## Text
* * *

No more peeing on a stick: New saliva-based pregnancy test now available in Israel
After launching Salistick in the UK, Ireland and Sweden last year, Israeli company Salignostics is selling the product at home and eyeing the US market
Renee Ghert-Zand is the health reporter and a feature writer for The Times of Israel.
Thanks to a new Israeli-developed product, women don’t have to pee on a stick anymore to find out whether they’re pregnant — their saliva is enough to indicate if they are expecting a baby.
Available in the UK, Ireland, and Sweden since mid-2023, the first-of-its-kind home saliva-based pregnancy test began appearing earlier this month on shelves at Super-Pharm, Israel’s largest drugstore chain. The rapid test, called Salistick, also recently became available in Norway.
Salignostics, the Jerusalem-based company that developed Salistick, believes that women will soon prefer its saliva test to the conventional urine ones.
“Based on our market research and customer feedback, we see that there are three main advantages to Salistick over urine tests,” said Guy Krief, company co-founder, deputy chief executive officer, and chief businesses development officer.
“First, it’s a much easier user experience. Second, you can do it sanitarily and freely anywhere, anytime. You’re not obligated to go to a specific place or to wait for the urge to urinate. Third, you can do the test with the people that you would like to share the moment with,” he said.
A video ad letting Israelis know that Salistick is now available at Super-Pharm shows a woman (played by actor Alina Levy) excited to know whether she is pregnant. Having discovered Salistick, she peruses the store aisles with the test in her mouth. She has happy results within minutes and shares them with her husband, who has just joined her after finding parking.
Krief told The Times of Israel that Salistick operates based on lateral flow assay technology. The technology identifies biomarkers in blood, urine, saliva, or vaginal secretions. Used for clinical and public health purposes, lateral flow assay tests are now simple to manufacture and use as a result of their ubiquity during the COVID-19 pandemic.

* * *

## What the exercise asks
Continue the article above about the saliva-based pregnancy test, starting right after its last sentence.

## The data
* * *

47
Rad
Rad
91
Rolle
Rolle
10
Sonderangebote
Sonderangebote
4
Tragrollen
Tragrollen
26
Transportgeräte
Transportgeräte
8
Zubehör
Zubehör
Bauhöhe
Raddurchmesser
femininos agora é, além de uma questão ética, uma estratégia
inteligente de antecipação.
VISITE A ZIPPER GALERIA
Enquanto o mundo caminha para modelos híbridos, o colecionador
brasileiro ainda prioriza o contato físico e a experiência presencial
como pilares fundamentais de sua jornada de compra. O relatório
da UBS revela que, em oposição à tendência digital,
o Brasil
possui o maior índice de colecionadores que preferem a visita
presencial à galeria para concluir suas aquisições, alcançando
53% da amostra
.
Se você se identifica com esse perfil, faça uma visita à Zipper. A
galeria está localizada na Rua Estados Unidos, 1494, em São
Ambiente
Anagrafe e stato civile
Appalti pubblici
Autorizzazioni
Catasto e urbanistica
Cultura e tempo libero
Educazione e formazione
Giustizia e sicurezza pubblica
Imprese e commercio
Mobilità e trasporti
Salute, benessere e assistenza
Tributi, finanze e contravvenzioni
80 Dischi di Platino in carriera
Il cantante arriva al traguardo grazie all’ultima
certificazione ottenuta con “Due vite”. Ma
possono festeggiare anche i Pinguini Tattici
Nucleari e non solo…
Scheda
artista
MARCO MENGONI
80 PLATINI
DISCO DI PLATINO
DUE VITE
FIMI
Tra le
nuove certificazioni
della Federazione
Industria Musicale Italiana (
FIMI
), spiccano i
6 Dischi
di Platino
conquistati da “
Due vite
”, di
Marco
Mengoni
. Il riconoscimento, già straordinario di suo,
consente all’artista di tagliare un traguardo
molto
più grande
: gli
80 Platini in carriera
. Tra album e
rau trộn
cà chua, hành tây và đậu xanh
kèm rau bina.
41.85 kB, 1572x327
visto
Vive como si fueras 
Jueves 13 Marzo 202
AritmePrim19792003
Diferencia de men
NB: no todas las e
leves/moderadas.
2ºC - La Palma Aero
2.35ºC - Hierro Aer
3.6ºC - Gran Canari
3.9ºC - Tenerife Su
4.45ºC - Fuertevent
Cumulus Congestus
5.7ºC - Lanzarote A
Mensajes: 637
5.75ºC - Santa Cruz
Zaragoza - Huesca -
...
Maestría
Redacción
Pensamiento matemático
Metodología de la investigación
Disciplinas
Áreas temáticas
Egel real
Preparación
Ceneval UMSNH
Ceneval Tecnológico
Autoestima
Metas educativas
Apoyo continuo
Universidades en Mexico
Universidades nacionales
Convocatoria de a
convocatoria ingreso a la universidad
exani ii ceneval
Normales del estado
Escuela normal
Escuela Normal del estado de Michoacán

* * *

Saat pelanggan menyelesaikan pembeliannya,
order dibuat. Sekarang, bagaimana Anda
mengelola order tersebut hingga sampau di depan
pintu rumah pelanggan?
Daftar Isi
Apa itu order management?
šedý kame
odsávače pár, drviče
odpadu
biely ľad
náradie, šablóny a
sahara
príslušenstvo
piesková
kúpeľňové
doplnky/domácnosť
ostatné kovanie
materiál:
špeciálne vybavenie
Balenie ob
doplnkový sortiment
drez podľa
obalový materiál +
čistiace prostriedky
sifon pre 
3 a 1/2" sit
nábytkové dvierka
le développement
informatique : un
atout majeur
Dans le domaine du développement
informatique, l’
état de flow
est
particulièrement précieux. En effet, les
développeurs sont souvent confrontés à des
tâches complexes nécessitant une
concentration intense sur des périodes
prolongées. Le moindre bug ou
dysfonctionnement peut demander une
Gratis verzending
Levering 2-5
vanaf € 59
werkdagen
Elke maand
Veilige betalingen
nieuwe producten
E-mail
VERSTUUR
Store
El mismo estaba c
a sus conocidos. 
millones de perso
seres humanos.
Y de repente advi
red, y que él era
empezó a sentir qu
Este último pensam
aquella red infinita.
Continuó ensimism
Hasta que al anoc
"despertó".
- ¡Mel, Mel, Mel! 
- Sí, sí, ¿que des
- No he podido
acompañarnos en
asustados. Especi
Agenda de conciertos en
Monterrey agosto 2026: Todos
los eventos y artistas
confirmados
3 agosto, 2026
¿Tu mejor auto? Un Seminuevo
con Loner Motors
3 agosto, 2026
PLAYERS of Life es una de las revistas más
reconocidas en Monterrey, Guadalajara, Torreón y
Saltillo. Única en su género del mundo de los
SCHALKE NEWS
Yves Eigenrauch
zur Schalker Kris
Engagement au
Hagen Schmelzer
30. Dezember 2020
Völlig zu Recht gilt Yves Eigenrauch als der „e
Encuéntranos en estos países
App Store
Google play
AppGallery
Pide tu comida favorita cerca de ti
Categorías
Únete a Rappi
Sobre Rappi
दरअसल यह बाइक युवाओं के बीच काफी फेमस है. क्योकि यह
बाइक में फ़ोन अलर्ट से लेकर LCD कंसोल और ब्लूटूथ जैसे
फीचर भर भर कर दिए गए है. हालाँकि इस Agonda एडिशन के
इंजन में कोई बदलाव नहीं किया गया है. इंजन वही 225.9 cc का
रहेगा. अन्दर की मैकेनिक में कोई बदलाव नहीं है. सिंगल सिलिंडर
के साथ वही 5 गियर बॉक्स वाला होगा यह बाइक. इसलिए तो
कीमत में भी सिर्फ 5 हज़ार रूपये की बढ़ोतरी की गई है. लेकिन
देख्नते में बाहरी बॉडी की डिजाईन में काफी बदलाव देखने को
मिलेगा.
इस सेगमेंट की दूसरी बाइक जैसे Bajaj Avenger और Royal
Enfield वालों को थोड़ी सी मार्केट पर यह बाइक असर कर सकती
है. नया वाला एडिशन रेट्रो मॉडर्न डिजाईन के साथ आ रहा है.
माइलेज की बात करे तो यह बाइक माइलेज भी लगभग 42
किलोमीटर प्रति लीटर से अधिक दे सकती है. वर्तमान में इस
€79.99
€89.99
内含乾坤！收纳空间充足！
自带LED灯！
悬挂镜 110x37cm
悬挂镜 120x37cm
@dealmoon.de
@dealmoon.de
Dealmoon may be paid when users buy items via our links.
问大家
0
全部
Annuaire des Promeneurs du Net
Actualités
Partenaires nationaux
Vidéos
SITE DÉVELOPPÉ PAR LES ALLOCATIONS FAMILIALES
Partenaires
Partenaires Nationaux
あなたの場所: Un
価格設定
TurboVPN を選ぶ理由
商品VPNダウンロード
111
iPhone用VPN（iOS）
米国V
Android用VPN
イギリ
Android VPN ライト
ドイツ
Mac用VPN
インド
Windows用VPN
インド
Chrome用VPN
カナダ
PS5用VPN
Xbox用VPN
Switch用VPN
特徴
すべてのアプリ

* * *

## Output of the exercise
“Indeed, Salistick uses the same technology used in rapid COVID tests and urine home pregnancy tests,” Krief noted.
What sets Salistick apart is its unique core technology that enables the human chorionic gonadotrophin (hCG) hormone to be detected at a 96 percent accuracy rate in saliva.
Human chorionic gonadotrophin, known as “the pregnancy hormone,” is produced by the placenta and helps thicken the uterine walls as a fertilized egg develops into an embryo and then a fetus. The hormone is at its highest level at the end of the first trimester of pregnancy but can be detected as early as 10 to 11 days after conception.
Traditionally, hCG was detected in blood and urine. With Salistick, it can now be detected in saliva as early as the day a woman misses her period.
“Our technology qualifies saliva to detect the hCG. We had to figure out how to process the saliva in a way to overcome the obstacles that it poses in detecting this biomarker. Our platform transforms saliva to a perfectly valid fluid, which the lateral flow assay can be used with,” Krief said.
Krief said he is confident that saliva will become “the gold standard and the holy grail of diagnostics.” He admitted, however, that figuring out how to successfully use saliva has been challenging.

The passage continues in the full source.